After question time, we transitioned into working with the students. Their assignment was to create a story, song, rap, or skit explaining the difference between an animal cell and a plant cell. The kids begged for us to come and help them. All they wanted to do was talk to us about Ocean but we tried to keep them focused on their assignment. Believe it or not when we told them to do the work and ask us questions about the cells instead they listened to us in an instant. Mr. Stapleton said both the classes we worked with had never worked so efficiently and with so much excitement ever before. Once again, I felt so pleased that we had made a small impact on these kids even if it was for just one hour.
I thoroughly enjoyed working with Mr. Stapleton and both his classes but I can say the time that was most enjoyed by all of us was lunch and recess with our new friends. The bonds and conversation I had with the kids were eye opening.
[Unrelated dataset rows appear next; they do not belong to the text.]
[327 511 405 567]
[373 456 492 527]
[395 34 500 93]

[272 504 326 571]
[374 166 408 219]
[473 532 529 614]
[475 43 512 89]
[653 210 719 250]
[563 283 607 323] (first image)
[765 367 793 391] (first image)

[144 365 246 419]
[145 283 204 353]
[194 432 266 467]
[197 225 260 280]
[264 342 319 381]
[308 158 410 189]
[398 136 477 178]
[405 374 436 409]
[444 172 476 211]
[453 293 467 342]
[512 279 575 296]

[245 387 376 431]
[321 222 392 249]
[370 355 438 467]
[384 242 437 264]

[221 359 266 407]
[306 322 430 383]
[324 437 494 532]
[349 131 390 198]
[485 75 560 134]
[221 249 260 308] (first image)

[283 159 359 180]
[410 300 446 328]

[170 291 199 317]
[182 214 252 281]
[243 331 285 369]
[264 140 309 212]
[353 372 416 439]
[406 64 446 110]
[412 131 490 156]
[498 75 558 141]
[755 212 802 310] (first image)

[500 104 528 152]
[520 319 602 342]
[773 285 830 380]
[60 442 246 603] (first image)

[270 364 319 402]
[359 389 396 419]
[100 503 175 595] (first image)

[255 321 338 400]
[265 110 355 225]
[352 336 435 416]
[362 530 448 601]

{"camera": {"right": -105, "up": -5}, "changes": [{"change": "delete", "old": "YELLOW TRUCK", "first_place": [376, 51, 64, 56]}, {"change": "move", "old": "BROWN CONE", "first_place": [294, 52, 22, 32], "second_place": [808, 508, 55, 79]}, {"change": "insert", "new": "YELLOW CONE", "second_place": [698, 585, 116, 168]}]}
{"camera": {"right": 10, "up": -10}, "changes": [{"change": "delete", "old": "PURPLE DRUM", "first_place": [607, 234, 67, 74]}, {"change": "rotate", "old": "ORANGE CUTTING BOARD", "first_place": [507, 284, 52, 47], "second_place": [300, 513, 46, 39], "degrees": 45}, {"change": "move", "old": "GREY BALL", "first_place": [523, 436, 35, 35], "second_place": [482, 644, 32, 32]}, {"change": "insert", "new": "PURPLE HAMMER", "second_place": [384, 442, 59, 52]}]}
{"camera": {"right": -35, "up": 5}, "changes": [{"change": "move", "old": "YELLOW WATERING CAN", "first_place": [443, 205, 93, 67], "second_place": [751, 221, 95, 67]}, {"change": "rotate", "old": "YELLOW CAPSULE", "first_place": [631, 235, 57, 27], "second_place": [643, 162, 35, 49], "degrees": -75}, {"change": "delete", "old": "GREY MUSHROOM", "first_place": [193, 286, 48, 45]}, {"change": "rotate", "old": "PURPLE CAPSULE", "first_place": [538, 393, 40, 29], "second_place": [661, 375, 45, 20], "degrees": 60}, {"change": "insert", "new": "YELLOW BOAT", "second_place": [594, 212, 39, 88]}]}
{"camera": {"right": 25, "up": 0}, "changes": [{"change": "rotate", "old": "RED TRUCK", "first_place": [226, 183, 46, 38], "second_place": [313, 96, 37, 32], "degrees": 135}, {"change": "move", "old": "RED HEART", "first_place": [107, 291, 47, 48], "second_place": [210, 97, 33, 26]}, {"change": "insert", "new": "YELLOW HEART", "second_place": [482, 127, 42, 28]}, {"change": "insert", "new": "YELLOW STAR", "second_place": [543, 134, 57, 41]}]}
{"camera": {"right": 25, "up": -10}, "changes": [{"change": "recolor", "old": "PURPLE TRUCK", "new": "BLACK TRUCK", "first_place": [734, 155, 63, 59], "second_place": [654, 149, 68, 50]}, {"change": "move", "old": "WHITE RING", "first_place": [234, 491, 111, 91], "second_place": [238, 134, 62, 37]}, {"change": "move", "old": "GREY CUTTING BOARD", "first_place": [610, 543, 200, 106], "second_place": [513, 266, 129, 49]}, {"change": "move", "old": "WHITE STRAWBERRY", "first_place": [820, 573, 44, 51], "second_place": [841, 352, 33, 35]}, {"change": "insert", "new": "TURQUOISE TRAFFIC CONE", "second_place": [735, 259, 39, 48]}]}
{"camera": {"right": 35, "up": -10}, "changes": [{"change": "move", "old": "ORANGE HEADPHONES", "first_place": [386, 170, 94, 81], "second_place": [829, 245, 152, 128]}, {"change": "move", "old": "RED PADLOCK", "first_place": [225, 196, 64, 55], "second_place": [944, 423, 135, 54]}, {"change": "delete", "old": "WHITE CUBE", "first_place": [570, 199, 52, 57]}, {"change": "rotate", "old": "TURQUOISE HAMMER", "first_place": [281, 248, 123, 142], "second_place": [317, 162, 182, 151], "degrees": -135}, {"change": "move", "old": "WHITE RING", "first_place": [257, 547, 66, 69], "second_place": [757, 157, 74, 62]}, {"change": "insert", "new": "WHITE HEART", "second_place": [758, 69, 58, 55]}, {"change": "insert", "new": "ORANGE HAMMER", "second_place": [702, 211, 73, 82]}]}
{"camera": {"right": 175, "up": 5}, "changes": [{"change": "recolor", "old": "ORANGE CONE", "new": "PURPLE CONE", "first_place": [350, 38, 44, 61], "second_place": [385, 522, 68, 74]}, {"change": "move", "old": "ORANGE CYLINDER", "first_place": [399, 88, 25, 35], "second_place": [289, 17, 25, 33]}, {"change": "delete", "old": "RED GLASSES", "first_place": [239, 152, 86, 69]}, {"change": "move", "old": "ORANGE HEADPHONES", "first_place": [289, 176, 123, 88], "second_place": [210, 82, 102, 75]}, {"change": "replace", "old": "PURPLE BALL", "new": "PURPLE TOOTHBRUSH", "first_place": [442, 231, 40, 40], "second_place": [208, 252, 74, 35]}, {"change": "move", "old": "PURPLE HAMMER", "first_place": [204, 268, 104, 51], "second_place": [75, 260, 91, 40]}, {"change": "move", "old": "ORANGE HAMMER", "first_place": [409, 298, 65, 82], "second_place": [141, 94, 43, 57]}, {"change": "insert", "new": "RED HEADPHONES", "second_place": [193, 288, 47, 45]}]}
They kept asking if we would ever come back and told us not to leave. It was as if when we left they were going to cry. We were allowed to go outside and have recess with them even though we were supposed to stay back in the cafeteria. I got to enjoy another 15 minutes with my new friends by playing a little tag football and soccer. Leaving was tough and knowing I may never see these kids again was even harder. I hope we all made an impact on the KIPP school students because I know they impacted me and I cannot thank them enough for that.
Thank you to KIPP Baltimore for hosting our students and helping shape their journey on Ocean Classroom!